* _JOB ITEM_
Rewrite the stretch of entries from the line containing "Naputsaporn" through the line containing "Mand 29 - 50" as a numbered list, leaving out any blank lines.
━━━━━ PROVIDED INFORMATION ━━━━━
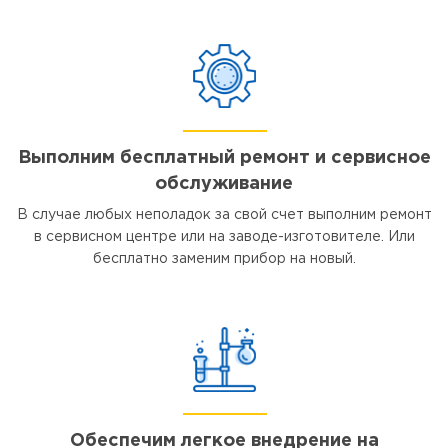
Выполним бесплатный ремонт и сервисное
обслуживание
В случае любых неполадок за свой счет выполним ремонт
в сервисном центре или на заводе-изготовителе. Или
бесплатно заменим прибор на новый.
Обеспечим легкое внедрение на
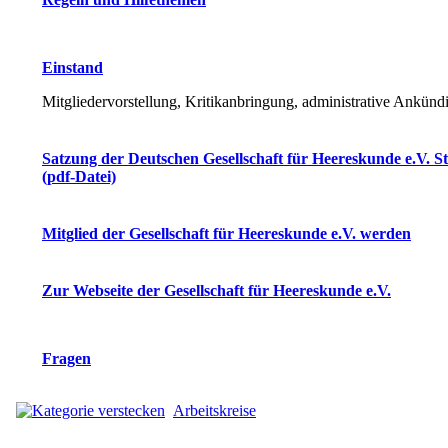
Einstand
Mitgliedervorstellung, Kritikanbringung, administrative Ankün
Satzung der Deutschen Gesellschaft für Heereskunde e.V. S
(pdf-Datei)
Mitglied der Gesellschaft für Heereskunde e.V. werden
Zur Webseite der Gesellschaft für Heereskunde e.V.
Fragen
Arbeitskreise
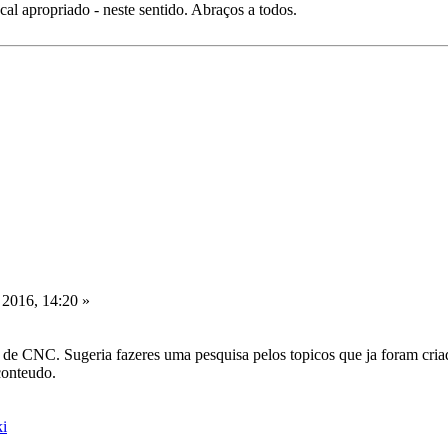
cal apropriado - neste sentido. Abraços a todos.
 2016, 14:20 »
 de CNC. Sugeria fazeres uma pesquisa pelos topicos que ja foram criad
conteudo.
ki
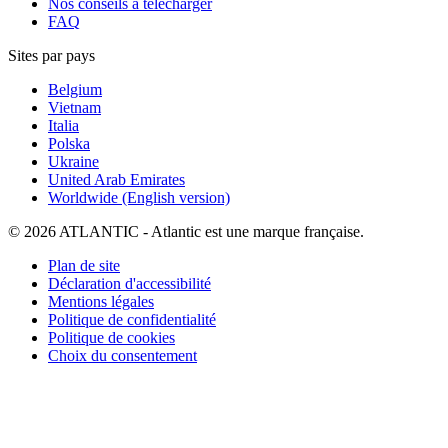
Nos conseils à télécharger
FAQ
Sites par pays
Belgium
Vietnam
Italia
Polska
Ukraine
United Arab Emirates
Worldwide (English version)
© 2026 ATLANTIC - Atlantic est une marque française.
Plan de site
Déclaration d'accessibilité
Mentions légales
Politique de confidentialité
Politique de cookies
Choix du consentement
━━━━━
━━━━━ PROVIDED INFORMATION ━━━━━
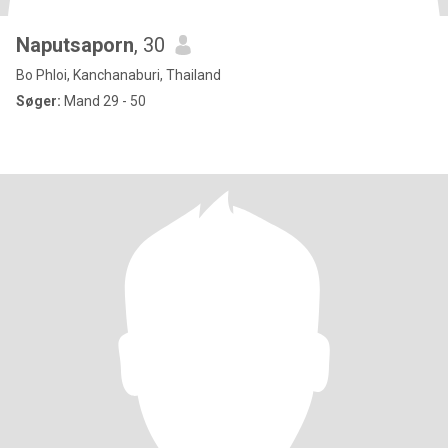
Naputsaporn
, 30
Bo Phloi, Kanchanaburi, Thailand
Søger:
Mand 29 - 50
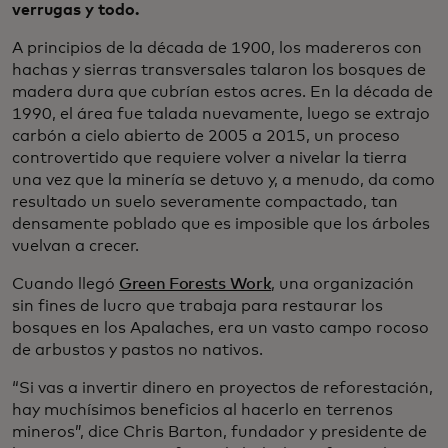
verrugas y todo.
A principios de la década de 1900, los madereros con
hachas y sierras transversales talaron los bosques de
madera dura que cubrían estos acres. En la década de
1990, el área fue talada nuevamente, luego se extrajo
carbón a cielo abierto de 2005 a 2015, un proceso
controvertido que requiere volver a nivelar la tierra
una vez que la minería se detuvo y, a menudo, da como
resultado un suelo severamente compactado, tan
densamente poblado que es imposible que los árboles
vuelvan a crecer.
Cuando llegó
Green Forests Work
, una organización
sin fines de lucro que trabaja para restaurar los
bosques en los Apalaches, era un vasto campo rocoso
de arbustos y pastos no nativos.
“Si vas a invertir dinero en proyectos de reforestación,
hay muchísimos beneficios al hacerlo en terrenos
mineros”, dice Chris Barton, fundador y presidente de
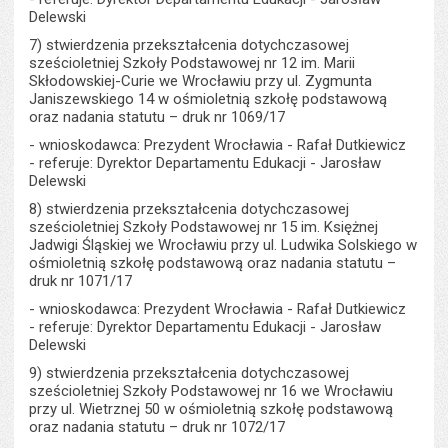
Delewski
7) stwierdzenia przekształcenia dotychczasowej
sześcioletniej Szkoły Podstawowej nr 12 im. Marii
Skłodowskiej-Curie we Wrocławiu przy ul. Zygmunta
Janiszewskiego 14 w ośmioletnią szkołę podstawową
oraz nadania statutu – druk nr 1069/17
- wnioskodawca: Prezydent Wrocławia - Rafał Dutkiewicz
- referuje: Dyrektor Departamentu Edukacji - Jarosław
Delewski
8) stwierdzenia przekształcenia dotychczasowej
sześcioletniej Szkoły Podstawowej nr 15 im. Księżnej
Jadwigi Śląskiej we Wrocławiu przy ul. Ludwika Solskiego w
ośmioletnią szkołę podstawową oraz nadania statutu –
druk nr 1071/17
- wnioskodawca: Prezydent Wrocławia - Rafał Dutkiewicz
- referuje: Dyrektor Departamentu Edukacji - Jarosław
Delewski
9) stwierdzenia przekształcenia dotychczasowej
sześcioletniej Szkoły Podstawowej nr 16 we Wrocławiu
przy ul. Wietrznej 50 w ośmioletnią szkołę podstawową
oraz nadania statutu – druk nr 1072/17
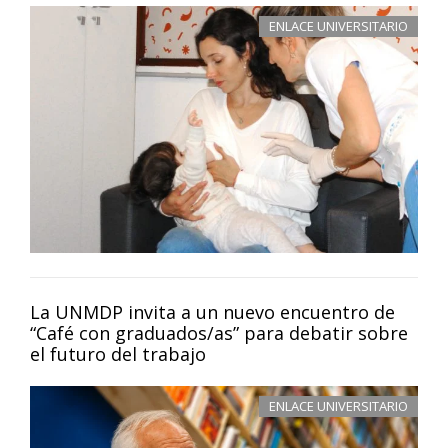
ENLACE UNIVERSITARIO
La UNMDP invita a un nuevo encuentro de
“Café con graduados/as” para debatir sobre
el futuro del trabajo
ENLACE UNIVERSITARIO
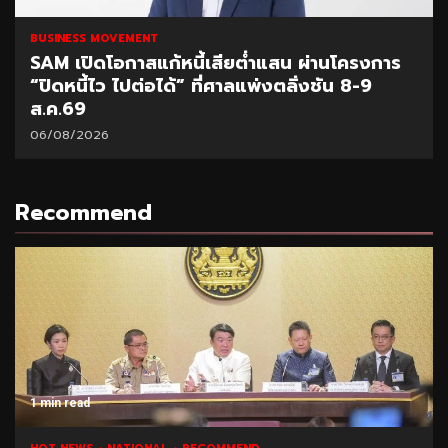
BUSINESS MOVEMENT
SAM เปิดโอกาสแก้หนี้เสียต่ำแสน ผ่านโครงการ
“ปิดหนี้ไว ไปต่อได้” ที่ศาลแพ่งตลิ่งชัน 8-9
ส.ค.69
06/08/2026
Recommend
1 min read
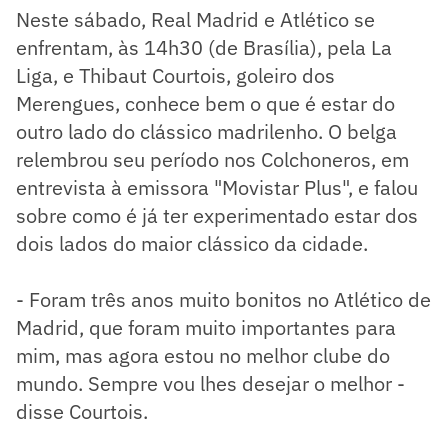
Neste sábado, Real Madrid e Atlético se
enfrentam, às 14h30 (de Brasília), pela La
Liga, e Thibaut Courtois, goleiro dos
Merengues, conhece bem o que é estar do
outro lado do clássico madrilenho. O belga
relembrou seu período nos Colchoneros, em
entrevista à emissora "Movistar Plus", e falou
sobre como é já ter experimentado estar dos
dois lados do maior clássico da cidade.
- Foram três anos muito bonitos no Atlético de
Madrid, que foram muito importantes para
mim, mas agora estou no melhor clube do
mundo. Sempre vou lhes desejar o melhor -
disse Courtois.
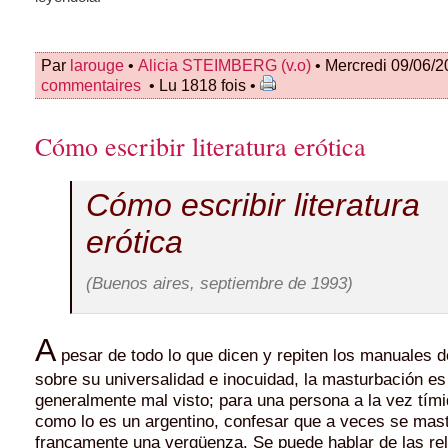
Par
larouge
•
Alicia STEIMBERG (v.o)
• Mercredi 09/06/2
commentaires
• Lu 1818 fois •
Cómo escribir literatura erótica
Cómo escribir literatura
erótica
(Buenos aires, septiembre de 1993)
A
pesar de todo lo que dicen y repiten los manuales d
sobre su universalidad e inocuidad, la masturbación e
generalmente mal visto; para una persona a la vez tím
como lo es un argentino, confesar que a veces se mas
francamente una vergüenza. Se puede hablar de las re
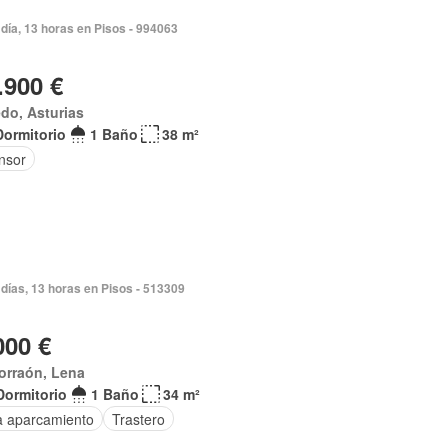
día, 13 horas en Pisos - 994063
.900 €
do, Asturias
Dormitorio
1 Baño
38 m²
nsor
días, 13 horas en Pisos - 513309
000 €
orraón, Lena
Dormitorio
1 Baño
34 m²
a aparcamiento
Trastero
━━━━━
* _ANSWER SECTION_
1. Naputsaporn
2. , 30
3. Bo Phloi, Kanchanaburi, Thailand
4. Søger:
5. Mand 29 - 50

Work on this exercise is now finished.